Saved entries:
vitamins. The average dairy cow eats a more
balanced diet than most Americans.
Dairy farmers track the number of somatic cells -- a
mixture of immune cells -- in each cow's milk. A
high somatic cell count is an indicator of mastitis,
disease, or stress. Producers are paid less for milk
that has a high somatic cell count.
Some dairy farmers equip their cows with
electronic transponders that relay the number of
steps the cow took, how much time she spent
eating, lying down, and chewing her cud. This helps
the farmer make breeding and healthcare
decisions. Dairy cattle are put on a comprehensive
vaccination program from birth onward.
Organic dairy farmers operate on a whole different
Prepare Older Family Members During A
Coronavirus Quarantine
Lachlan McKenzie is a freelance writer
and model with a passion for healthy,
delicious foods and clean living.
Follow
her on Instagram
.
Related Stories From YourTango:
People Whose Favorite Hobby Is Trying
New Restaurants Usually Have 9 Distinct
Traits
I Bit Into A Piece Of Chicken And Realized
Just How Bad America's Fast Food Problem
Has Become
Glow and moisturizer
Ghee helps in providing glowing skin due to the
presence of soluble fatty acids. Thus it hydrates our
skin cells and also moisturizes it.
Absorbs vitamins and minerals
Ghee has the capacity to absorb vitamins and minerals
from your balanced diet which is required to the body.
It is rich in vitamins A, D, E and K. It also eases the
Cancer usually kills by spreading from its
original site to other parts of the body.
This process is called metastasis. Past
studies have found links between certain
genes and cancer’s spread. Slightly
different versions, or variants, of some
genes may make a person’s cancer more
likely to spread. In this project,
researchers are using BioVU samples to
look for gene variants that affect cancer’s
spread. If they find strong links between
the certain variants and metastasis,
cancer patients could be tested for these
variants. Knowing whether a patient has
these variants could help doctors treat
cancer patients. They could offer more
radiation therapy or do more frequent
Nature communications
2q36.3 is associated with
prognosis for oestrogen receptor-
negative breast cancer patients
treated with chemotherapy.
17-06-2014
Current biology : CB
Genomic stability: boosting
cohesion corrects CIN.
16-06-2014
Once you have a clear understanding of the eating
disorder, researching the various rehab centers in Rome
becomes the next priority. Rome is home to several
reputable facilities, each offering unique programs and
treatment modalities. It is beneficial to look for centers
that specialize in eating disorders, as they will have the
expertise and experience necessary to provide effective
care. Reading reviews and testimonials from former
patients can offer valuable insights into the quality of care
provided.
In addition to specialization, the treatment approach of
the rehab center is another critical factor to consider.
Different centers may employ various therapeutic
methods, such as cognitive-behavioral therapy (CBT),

Aim of the task
Each entry above is to be written out exactly.

Exercise output
vitamins. The average dairy cow eats a more
balanced diet than most Americans.
Dairy farmers track the number of somatic cells -- a
mixture of immune cells -- in each cow's milk. A
high somatic cell count is an indicator of mastitis,
disease, or stress. Producers are paid less for milk
that has a high somatic cell count.
Some dairy farmers equip their cows with
electronic transponders that relay the number of
steps the cow took, how much time she spent
eating, lying down, and chewing her cud. This helps
the farmer make breeding and healthcare
decisions. Dairy cattle are put on a comprehensive
vaccination program from birth onward.
Organic dairy farmers operate on a whole different
Prepare Older Family Members During A
Coronavirus Quarantine
Lachlan McKenzie is a freelance writer
and model with a passion for healthy,
delicious foods and clean living.
Follow
her on Instagram
.
Related Stories From YourTango:
People Whose Favorite Hobby Is Trying
New Restaurants Usually Have 9 Distinct
Traits
I Bit Into A Piece Of Chicken And Realized
Just How Bad America's Fast Food Problem
Has Become
Glow and moisturizer
Ghee helps in providing glowing skin due to the
presence of soluble fatty acids. Thus it hydrates our
skin cells and also moisturizes it.
Absorbs vitamins and minerals
Ghee has the capacity to absorb vitamins and minerals
from your balanced diet which is required to the body.
It is rich in vitamins A, D, E and K. It also eases the
Cancer usually kills by spreading from its
original site to other parts of the body.
This process is called metastasis. Past
studies have found links between certain
genes and cancer’s spread. Slightly
different versions, or variants, of some
genes may make a person’s cancer more
likely to spread. In this project,
researchers are using BioVU samples to
look for gene variants that affect cancer’s
spread. If they find strong links between
the certain variants and metastasis,
cancer patients could be tested for these
variants. Knowing whether a patient has
these variants could help doctors treat
cancer patients. They could offer more
radiation therapy or do more frequent
Nature communications
2q36.3 is associated with
prognosis for oestrogen receptor-
negative breast cancer patients
treated with chemotherapy.
17-06-2014
Current biology : CB
Genomic stability: boosting
cohesion corrects CIN.
16-06-2014
Once you have a clear understanding of the eating
disorder, researching the various rehab centers in Rome
becomes the next priority. Rome is home to several
reputable facilities, each offering unique programs and
treatment modalities. It is beneficial to look for centers
that specialize in eating disorders, as they will have the
expertise and experience necessary to provide effective
care. Reading reviews and testimonials from former
patients can offer valuable insights into the quality of care
provided.
In addition to specialization, the treatment approach of
the rehab center is another critical factor to consider.
Different centers may employ various therapeutic
methods, such as cognitive-behavioral therapy (CBT),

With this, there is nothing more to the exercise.